[fitsbits] the need for BITPIX=64?

Thierry Forveille forveill at cfht.hawaii.edu
Fri Jun 17 17:17:54 EDT 2005


William Pence writes:
 > Preben Grosbol wrote:
 > > I still have reservation concerning BITPIX=64 for the following reasons:
 > >   1) there seems no good physical reason for 64-bit integer images.  The
 > >       number of photons from astronomical source hardly justifies it
 > >       especially considering their statistical distribution.  Let someone
 > >       present a real, practical case and we should considere it.
 > 
 > Do you not consider any of the 15 cases given in my email of 07-June-2005 
 > real or practical?  This included:
 > 
 >    - histogram arrays derived from very large databases
 >    - arrays of measured time values
 >    - arrays of 'accumulated sums'
 >    - the need to import data from other sciences (space physics,
 >      planetary research, earth sciences) into FITS
 > 
All of these examples are to some extent a bit academic: 
- histogram arrays and accumulated sums presumably have enough Poisson noise
  that no significance is lost by storing them as floats (64 bits floats
  if needed)
- tables look like a better match than images for arrays of time values.
- other sciences presumably have similar limitations to their dynamical
  ranges, or at least we haven't yet really heard of one that does not.
What's lacking for now is somebody that says "Hey, I (will) have a data set 
that I want to write to disk that requires 64 bit integers".

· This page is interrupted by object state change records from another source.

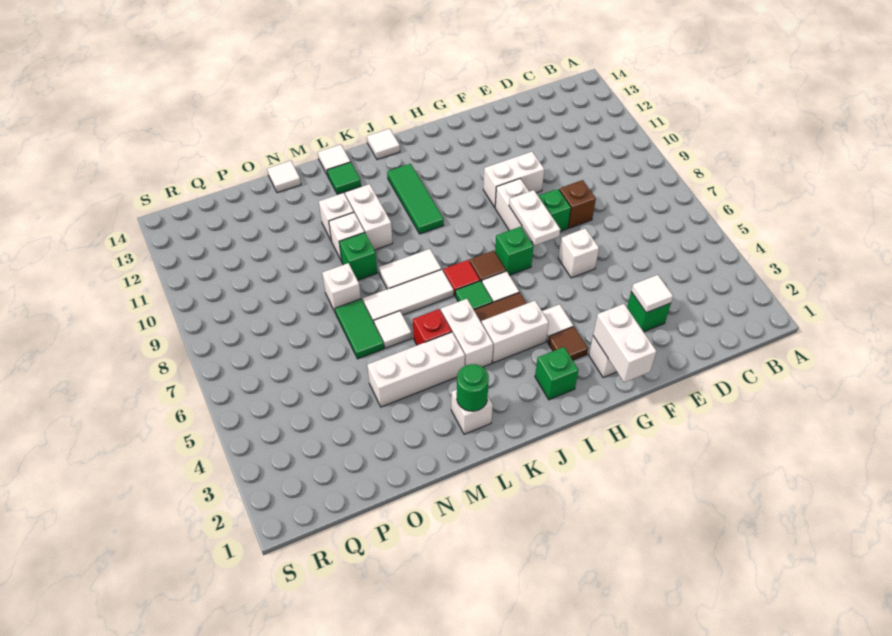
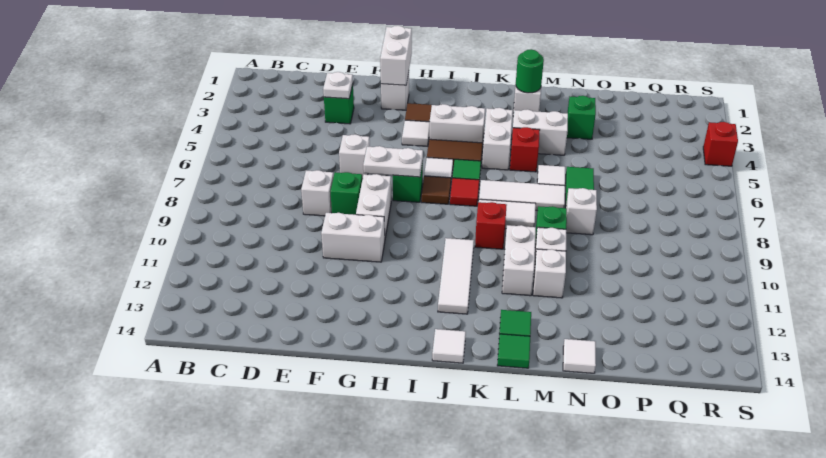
white tile E3 level 2 -> white plate E3 level 2
brown brick E8 level 1 -> white brick E8 level 1
white plate G7:G8 level 2 -> white plate G7:H7 level 2
green brick I2 level 1 -> green brick N3 level 1
green tile J10:J12 level 1 -> white tile J10:J12 level 1
none -> red brick K9 level 1
white brick L4:N4 level 1 -> white brick L4:M4 level 1
white tile L14 level 1 -> green tile L14 level 1
none -> red brick S4 level 1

 > I think it is important here to not set the requirements for justifying 
 > BITPIX = 64 arrays too high.  This data type will probably never be very 
 > widely used, but that is not the point.  All that should matter is that 
 > there is at least 1 case, important to some subset of the astronomical 
 > community, where having 64-bit integer arrays in FITS would be very useful. 
 > Also, the FITS format is used for many utilitarian purposes, so one should 
 > not automatically rule out more 'practical' uses, (e.g., temporary storage 
 > of 'scratch' arrays of intermediate computations) just because they are not 
 > based on fundamental scientific or physical needs.
 > 
Part of the disagreement here is probably between the part of the community
that uses FITS for "everything" and would thus like it to cover every corner
case, and the part that sees it as an exchange format that they need to
keep a converter from and that they would thus like to keep reasonably simple.